* _WHAT YOU SHOULD DO_
Word for word, restate the records that come next, omitting the images.

(EXERCISE DATA begins)

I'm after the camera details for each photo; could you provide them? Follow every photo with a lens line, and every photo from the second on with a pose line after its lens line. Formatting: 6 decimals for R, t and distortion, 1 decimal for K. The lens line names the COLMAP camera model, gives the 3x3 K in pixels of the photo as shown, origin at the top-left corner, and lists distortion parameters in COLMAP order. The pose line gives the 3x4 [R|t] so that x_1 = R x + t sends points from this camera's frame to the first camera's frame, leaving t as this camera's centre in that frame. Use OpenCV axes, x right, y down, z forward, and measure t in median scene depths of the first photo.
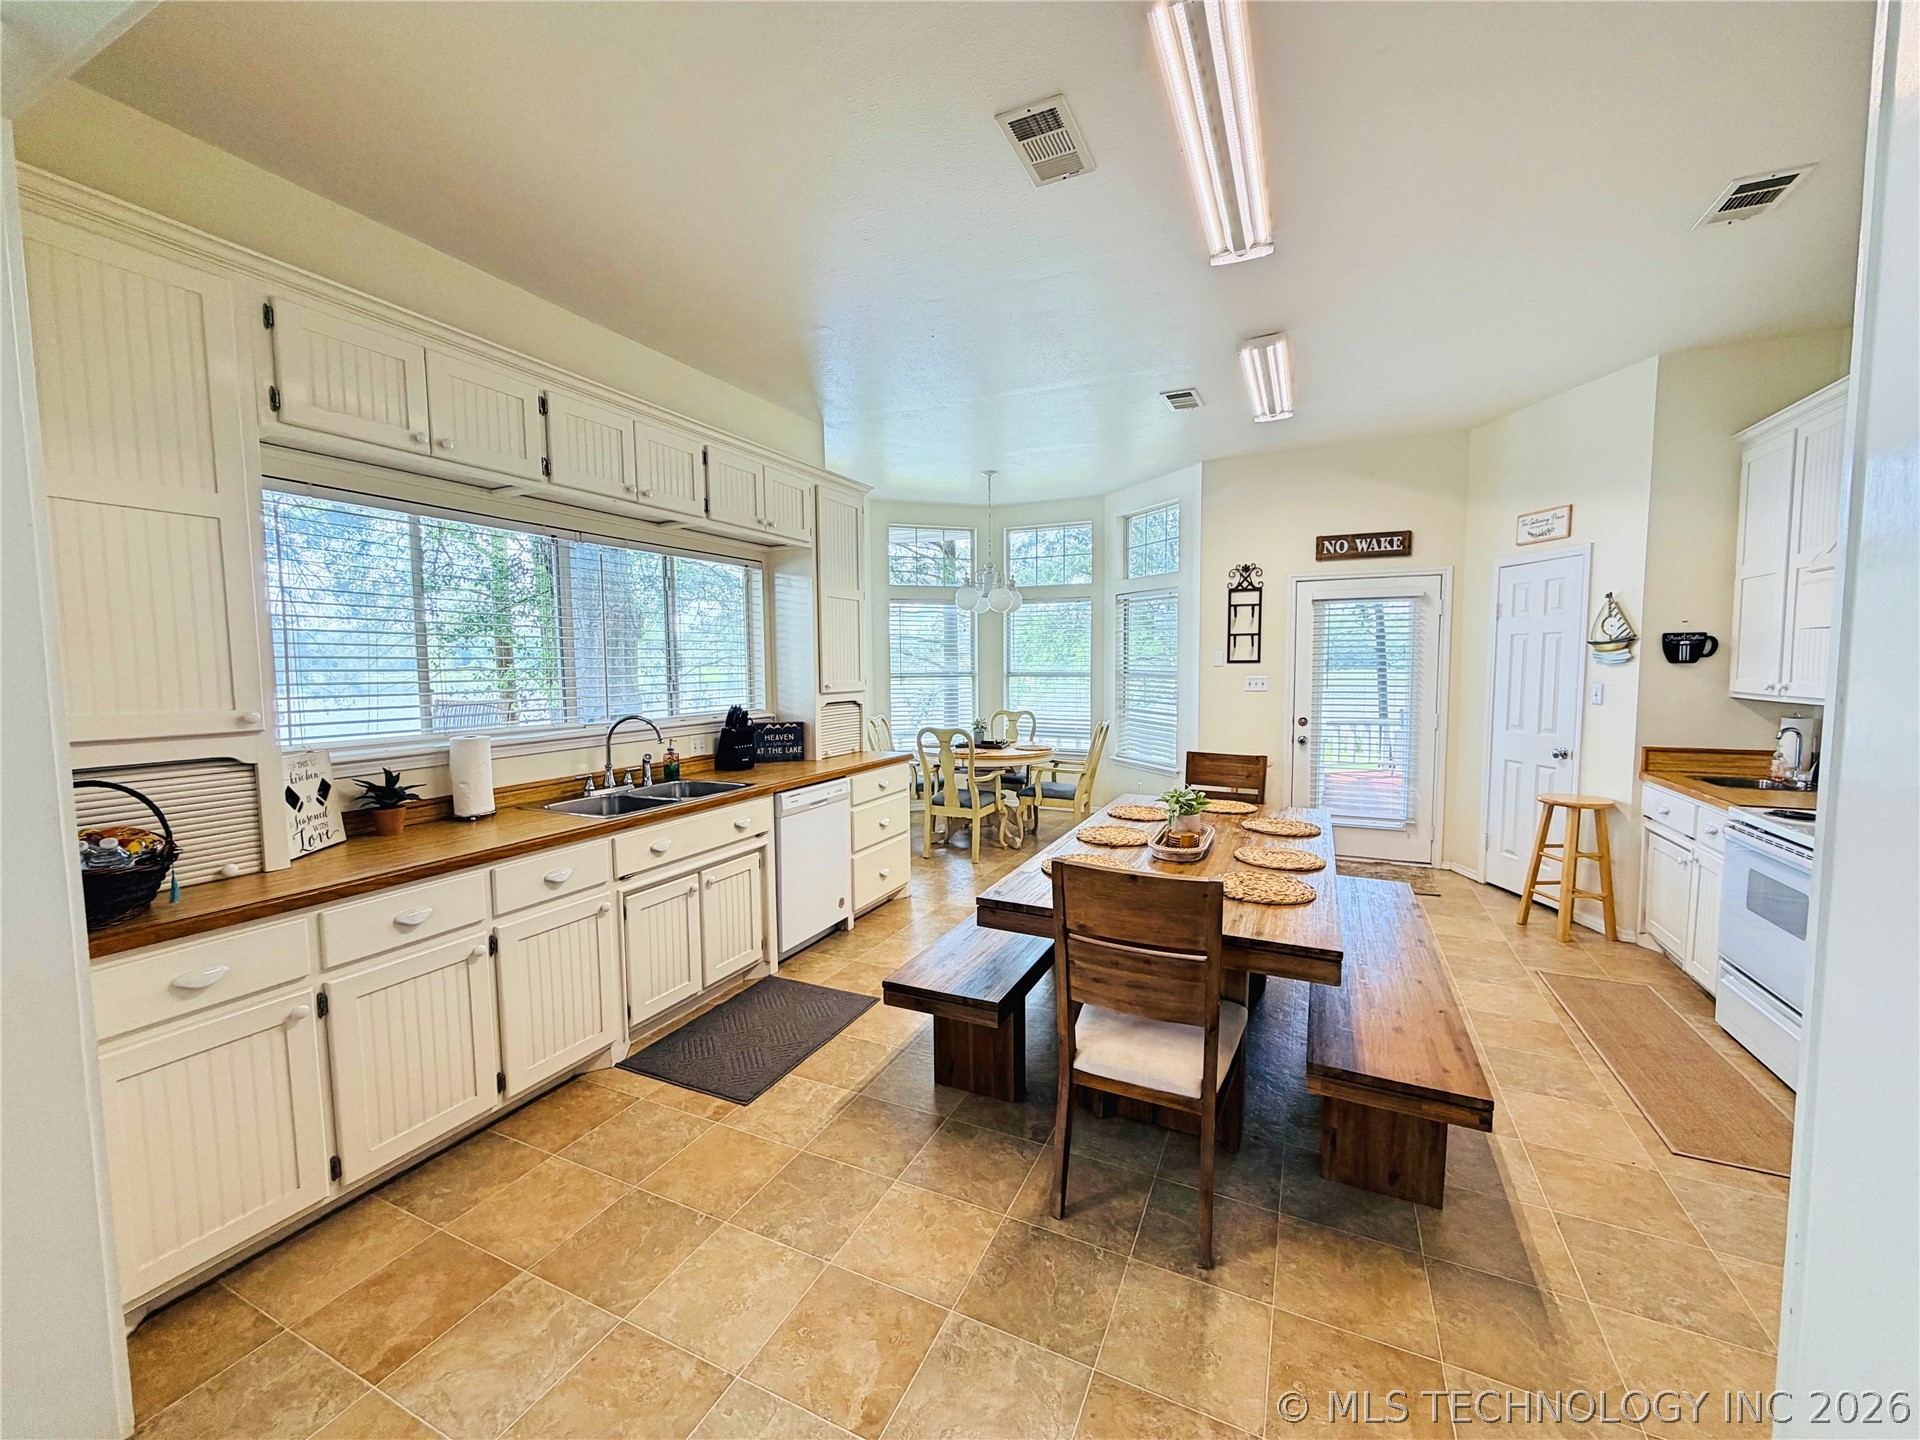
lens RADIAL K [[769.2, 0, 968.4], [0, 769.2, 713.4], [0, 0, 1]] dist [0.003725, 0.000741]
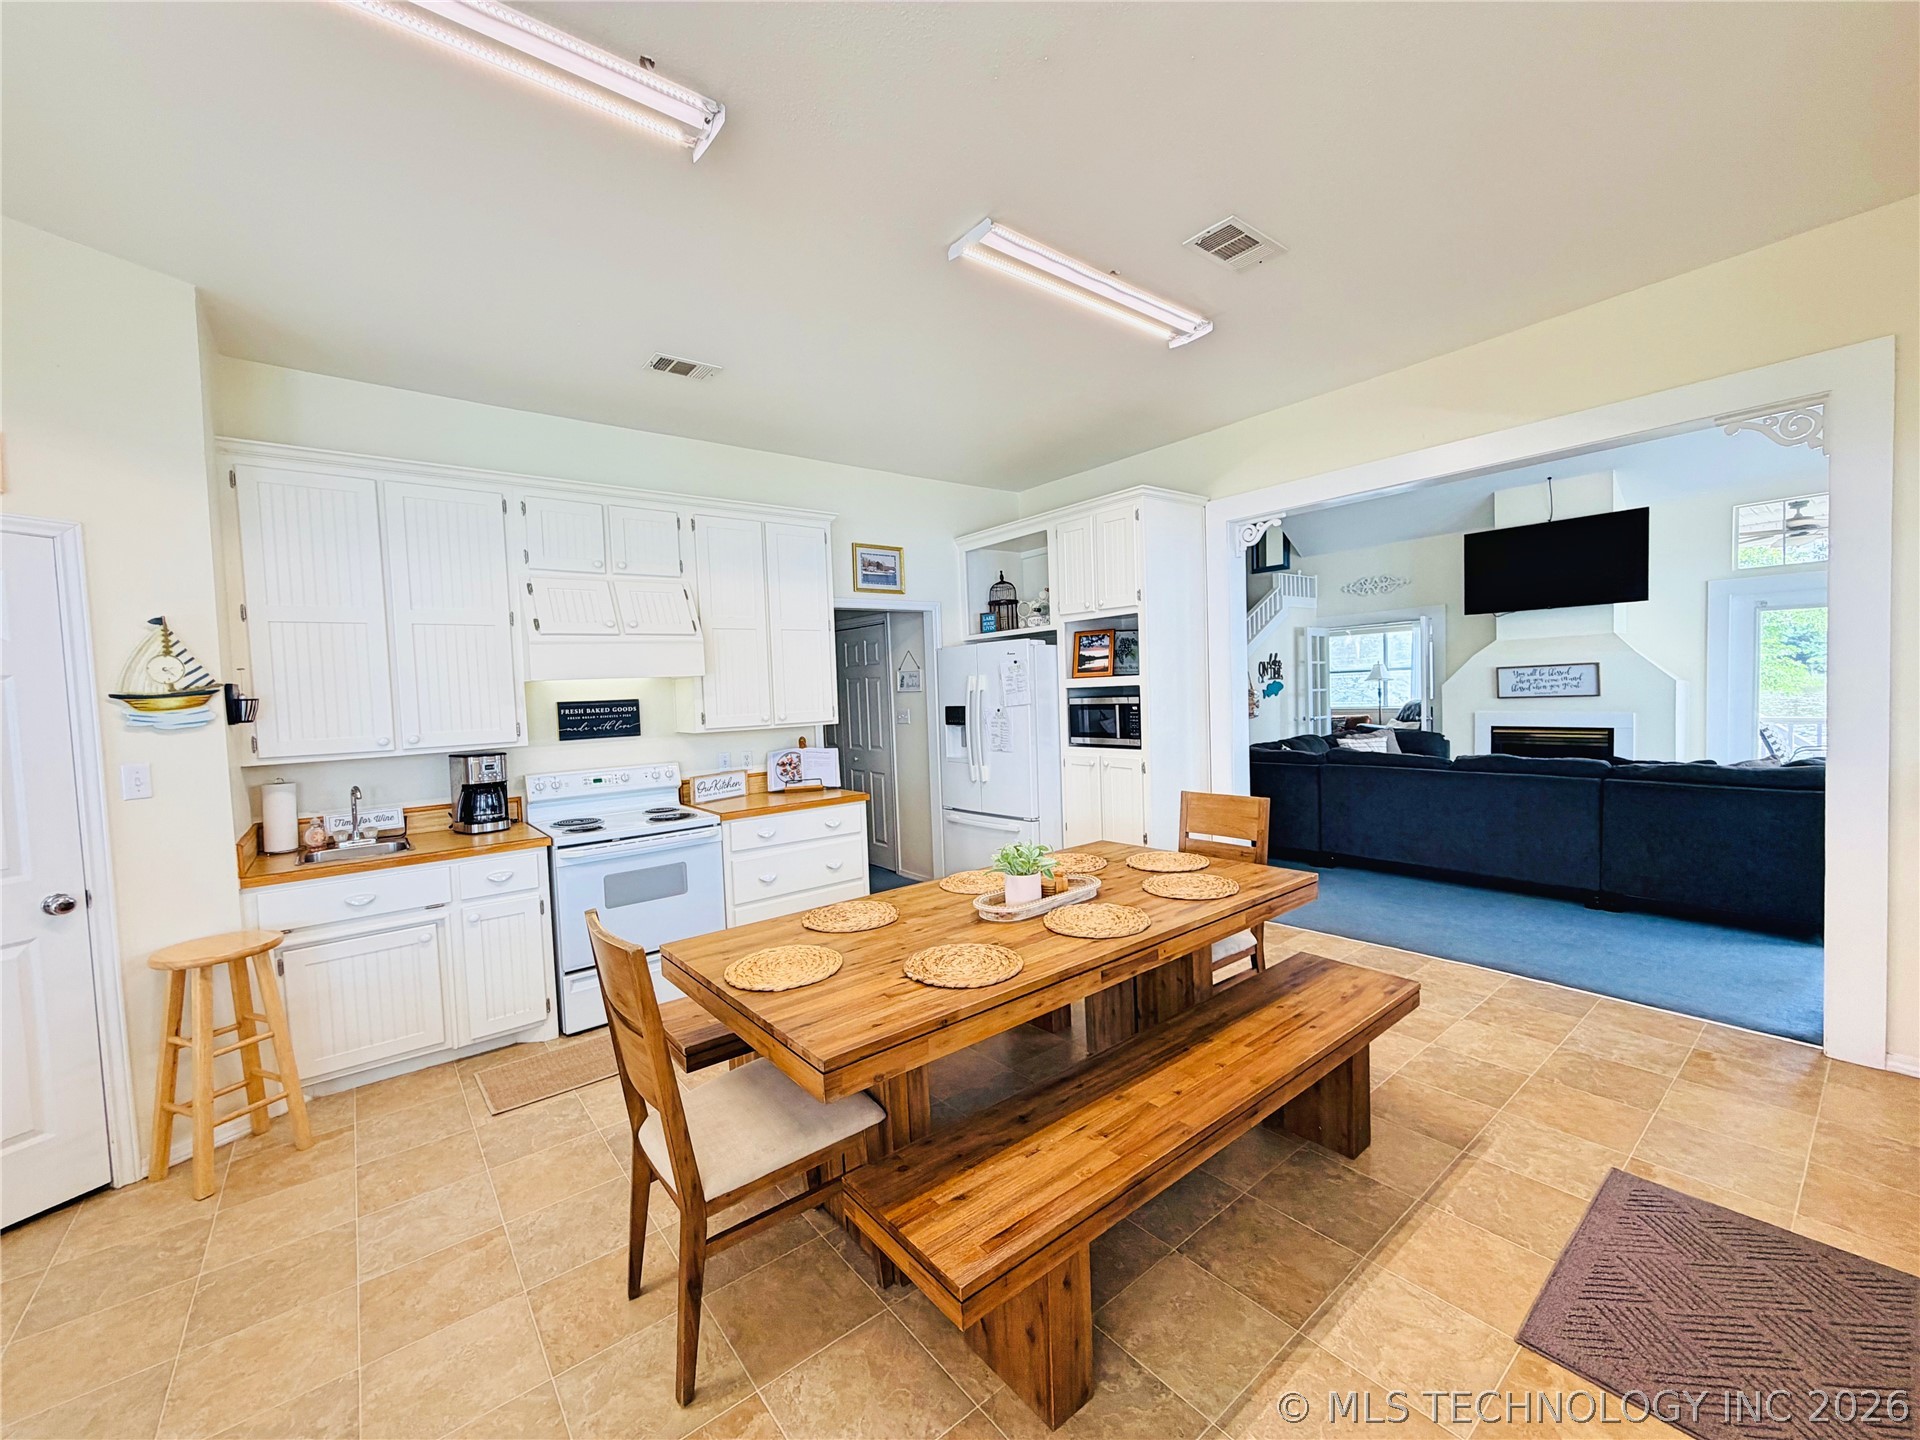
lens RADIAL K [[769.2, 0, 959.3], [0, 769.2, 709.7], [0, 0, 1]] dist [0.003725, 0.000741]
pose [[-0.891775, 0.029598, 0.451510, -0.038140], [0.078192, 0.992927, 0.089347, -0.138052], [-0.445672, 0.114982, -0.887781, 2.018452]]
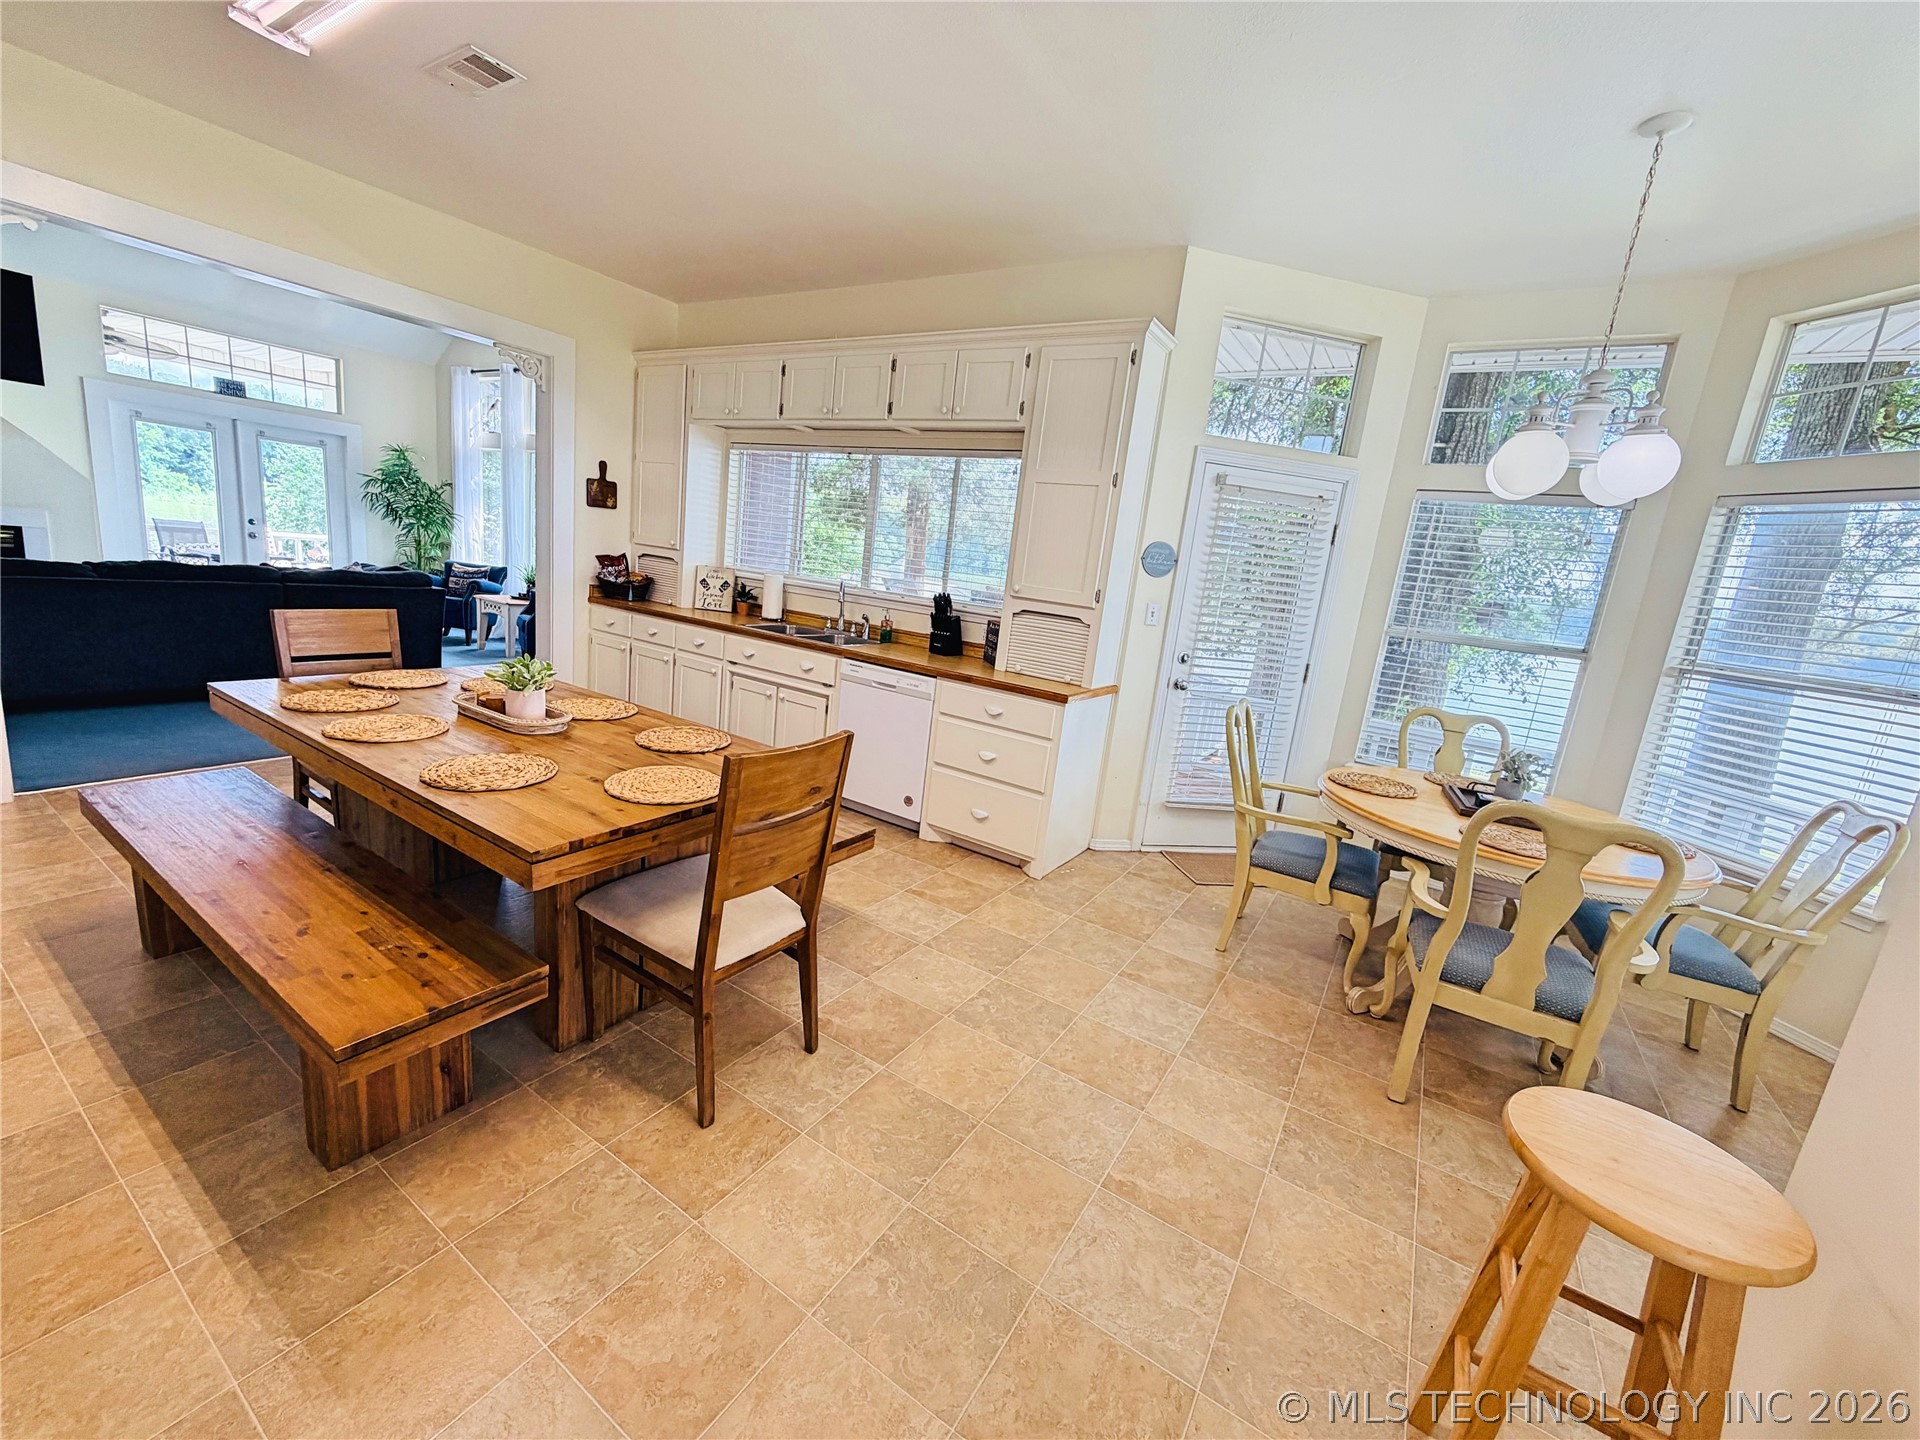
lens RADIAL K [[769.2, 0, 959.8], [0, 769.2, 731.7], [0, 0, 1]] dist [0.003725, 0.000741]
pose [[-0.148954, 0.208022, -0.966716, 1.205976], [-0.178101, 0.955991, 0.233156, -0.127281], [0.972673, 0.206902, -0.105350, 1.835862]]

(EXERCISE DATA ends)

* _ANSWER BOX_
I'm after the camera details for each photo; could you provide them? Follow every photo with a lens line, and every photo from the second on with a pose line after its lens line. Formatting: 6 decimals for R, t and distortion, 1 decimal for K. The lens line names the COLMAP camera model, gives the 3x3 K in pixels of the photo as shown, origin at the top-left corner, and lists distortion parameters in COLMAP order. The pose line gives the 3x4 [R|t] so that x_1 = R x + t sends points from this camera's frame to the first camera's frame, leaving t as this camera's centre in that frame. Use OpenCV axes, x right, y down, z forward, and measure t in median scene depths of the first photo.
lens RADIAL K [[769.2, 0, 968.4], [0, 769.2, 713.4], [0, 0, 1]] dist [0.003725, 0.000741]
lens RADIAL K [[769.2, 0, 959.3], [0, 769.2, 709.7], [0, 0, 1]] dist [0.003725, 0.000741]
pose [[-0.891775, 0.029598, 0.451510, -0.038140], [0.078192, 0.992927, 0.089347, -0.138052], [-0.445672, 0.114982, -0.887781, 2.018452]]
lens RADIAL K [[769.2, 0, 959.8], [0, 769.2, 731.7], [0, 0, 1]] dist [0.003725, 0.000741]
pose [[-0.148954, 0.208022, -0.966716, 1.205976], [-0.178101, 0.955991, 0.233156, -0.127281], [0.972673, 0.206902, -0.105350, 1.835862]]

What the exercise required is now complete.